C’est tout ça évidemment !
Carton Plein est une équipe multifacette, installée en région Auvergne Rhône-Alpes. Elle crée des espaces de recherche et d’expérimentation joyeux et collectifs, qui permettent de porter des sujets de société sur la place publique, avec le désir de réinventer le monde.
La recherche-création est au cœur de notre travail : à travers une approche sensible, immersive et collaborative, nous participons, avec les citoyen·es, à révéler des territoires que nous habitons ou que nous traversons.

 

[HISTORIQUE]

L’association Carton Plein est née en 2010 à Saint-Etienne (42) autour de l’activation d’un espace public temporaire et expérimental de 2000m2 : La Cartonnerie. Devenue terrain de jeu de multiples acteurs (universités, aménageur·ses, voisin·es, professionnel·les de la conception d’espace public, associations, entreprises…), la Cartonnerie nous a offert un cadre de travail pour des projets collectifs ancrés dans la ville. Cet espace public atypique a été un lieu d’expérimentation, un lieu vivant où se sont succédés workshops, jeux, résidences, événements mêlés à la vie du site et en lien avec ses usagers… Ce labo urbain a été le point de départ d’une myriade d’actions dans le centre ville populaire de cette ville ouvrière si attachante.

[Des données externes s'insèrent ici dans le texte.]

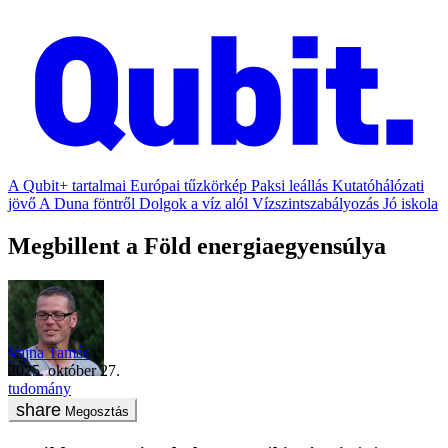
A Qubit+ tartalmai
Európai tűzkörkép
Paksi leállás
Kutatóhálózati
jövő
A Duna föntről
Dolgok a víz alól
Vízszintszabályozás
Jó iskola
Megbillent a Föld energiaegyensúlya
Vajna Tamás
2025. október 27.
tudomány
Megosztás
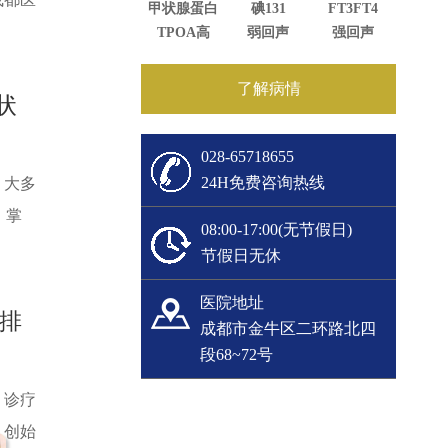
甲状腺蛋白
碘131
FT3FT4
TPOA高
弱回声
强回声
了解病情
状
028-65718655
24H免费咨询热线
，大多
，掌
08:00-17:00(无节假日)
节假日无休
医院地址
排
成都市金牛区二环路北四
段68~72号
，诊疗
、创始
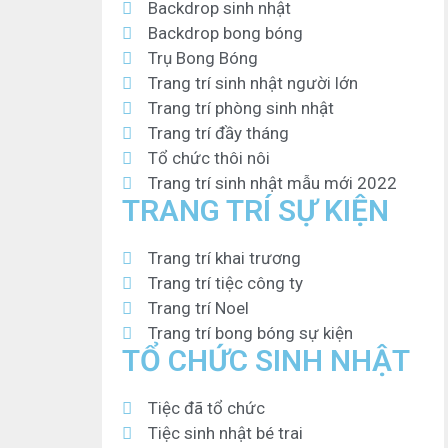
Backdrop sinh nhật
Backdrop bong bóng
Trụ Bong Bóng
Trang trí sinh nhật người lớn
Trang trí phòng sinh nhật
Trang trí đầy tháng
Tổ chức thôi nôi
Trang trí sinh nhật mẫu mới 2022
TRANG TRÍ SỰ KIỆN
Trang trí khai trương
Trang trí tiệc công ty
Trang trí Noel
Trang trí bong bóng sự kiện
TỔ CHỨC SINH NHẬT
Tiệc đã tổ chức
Tiệc sinh nhật bé trai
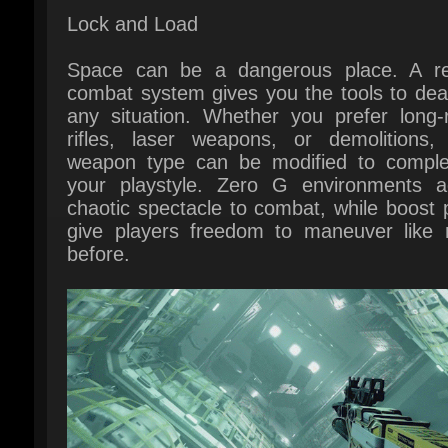
any situation. Whether you prefer long-r
rifles, laser weapons, or demolitions, 
weapon type can be modified to comple
your playstyle. Zero G environments a
chaotic spectacle to combat, while boost 
give players freedom to maneuver like n
before.
לייר: no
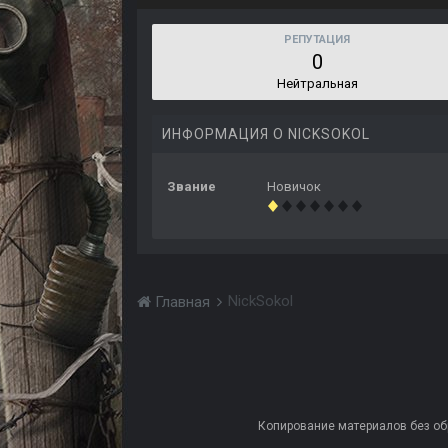
РЕПУТАЦИЯ
0
Нейтральная
ИНФОРМАЦИЯ О NICKSOKOL
Звание
Новичок
NickSokol
Главная
Копирование материалов без обра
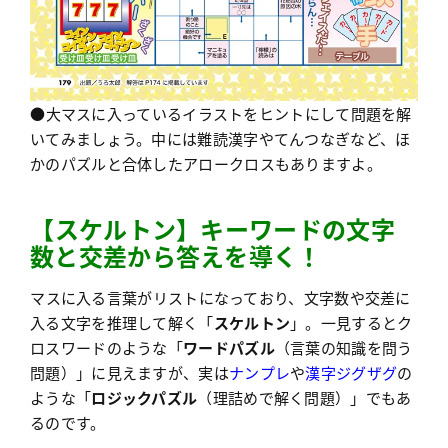
●大マスに入っているイラストをヒントにして問題を解
いてみましょう。中には難読漢字やてんつなぎなど、ほ
かのパズルと合体したアロークロスもありますよ。
【
ス
ケルトン】キーワードの文字
数と交差から答えを導く！
マスに入る言葉がリストになっており、文字数や交差に
入る文字を推理して解く「
スケルトン
」。一見するとク
ロスワードのような「
ワードパズル
（言葉の知識を問う
問題）」に見えますが、実は
ナンプレ
や
漢字ジグザグ
の
ような「
ロジックパズル
（理詰めで解く問題）」でもあ
るのです。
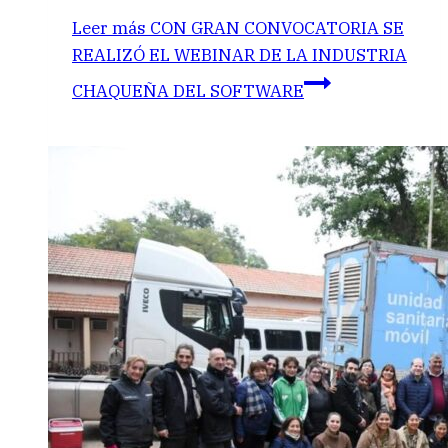
Leer más
CON GRAN CONVOCATORIA SE
REALIZÓ EL WEBINAR DE LA INDUSTRIA
CHAQUEÑA DEL SOFTWARE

En 2018, après une dernière nuit et un premier chapitre clôt , l’association quitte la cartonnerie et le quartier Jacquard, pour s’implanter dans le Puy-de-Dôme (63) au cœur du Massif central. L’association pose les valises dans le bourg de Job à la Farandole, une ancienne colonie de vacances, rassemble une nouvelle équipe et créé un bureau sous les Lococotiers, un lieu partagé au cœur d’Ambert. Depuis, cette montagne et ses vallées offrent un nouveau terrain de jeu stimulant qui nous emmène à investir les parcs et les colonies de vacances délaissées, les chemins et les communaux, les gares & les vieux trains, les bourgs endormis, les usines et les boutiques vides, ou les restaurants au bord de la transmission, pour créer des films, raconter des histoires, organiser des événements, planter des arbres et fabriquer des cabanes, proposer des ateliers et tant d’autres choses encore…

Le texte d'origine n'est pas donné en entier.